_Work instructions_
Return, word for word, the stretch of the Kansas basketball article that begins at the words "Preston left that" and stops after "re-enter the game.".

_Text segment_

Kansas basketball coach Bill Self has implemented a four-guard lineup the majority of the time in the Jayhawks’ first two exhibition games of the 2017-18 season.
Self is not guaranteeing that alignment will continue into the regular season, however, especially if 6-foot-10, 240-pound freshman forward Billy Preston emerges as the force Self believes he can be.
“Have you guys noticed how talented he is?” Self said enthusiastically at Thursday’s Williams Fund-sponsored KU Roundball Luncheon at the Wichita Marriott Hotel. “Have we had anybody 6-10 that can shoot, run, jump and handle? I mean this dude is ridiculously talented.
The question is whether Preston will give maximum effort on a more consistent basis. If so, he could garner a lot of minutes playing next to 7-foot sophomore Udoka Azubuike with just three guards running the perimeter.
“If you have a 10-speed bicycle and it gets to a 10th gear … his would max out about third gear,” Self said of McDonald’s All-American Preston. “He needs to be able to play harder with spurts and things like that, give second, third effort.
“He’s a remarkable talent. (But) he’s behind in my mind from an energy, effort standpoint. If he had Josh’s intangibles effort-wise,” Self added, referencing Phoenix Suns rookie and former KU wing Josh Jackson, “people wouldn’t be talking about Josh, they’d be talking about Billy because he can shoot so well and is so big.
“He’s one of those guys that can be great or one of those guys who can be just OK depending on the situation. If he becomes really good, we’ll be really good up front with he and Udoka. If not we’ll play a lot of four guards and he’ll probably be Udoka’s backup.”
Preston scored 12 points on 4-of-5 shooting with four rebounds while in 15 minutes in a 93-87 victory over Missouri on Oct. 22 at the Sprint Center. He scored 10 points on 5-of-5 shooting, but committed four fouls, while playing just eight minutes in Tuesday’s 100-54 win over Pittsburg State at Allen Fieldhouse.
Preston left that game for the locker room early in the second half after getting hit in the head while committing a charging foul. He returned to the bench but did not re-enter the game.
“He’s fine. He got hit in the noggin,” Self said at the luncheon. “When you come down and you charge and it’s your fourth foul in eight minutes, his head really started hurting. But the reality is Billy is fine.”
Self kidded about the play in which Preston was dazed.
“He lay on the ground how long? Two guys had to carry him off the floor. Three minutes later he’s back on the bench,” Self said. “He did get hit hard. It was a legitimate hit. We wouldn’t have let him play the remainder of the game either way. But I think the charge … it was one against four and losing the ball and all that stuff probably played a role in how much (his head hurt).”
During a Q-and-A session at the luncheon, a fan asked Self about some of the Jayhawks wearing shorts that rest well above the knee this season.
“I don’t know if you noticed, the in-thing now is shorter shorts. If you have smaller kids you probably know this is a hipper thing. I don’t like it,” Self said noting freshman Marcus Garrett and junior Lagerald Vick are the only two Jayhawks wearing short shorts.

_Data segment_
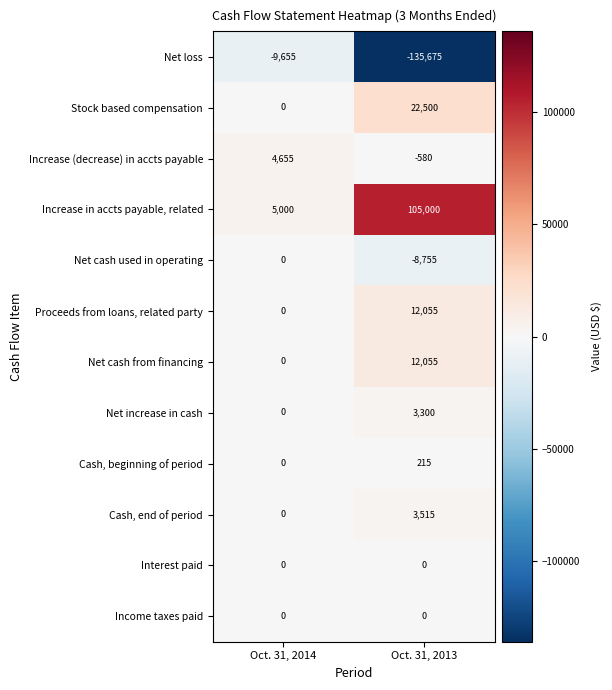

Which label corresponds to the smallest value in the chart?

Oct. 31, 2013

_Reply_
Preston left that game for the locker room early in the second half after getting hit in the head while committing a charging foul. He returned to the bench but did not re-enter the game.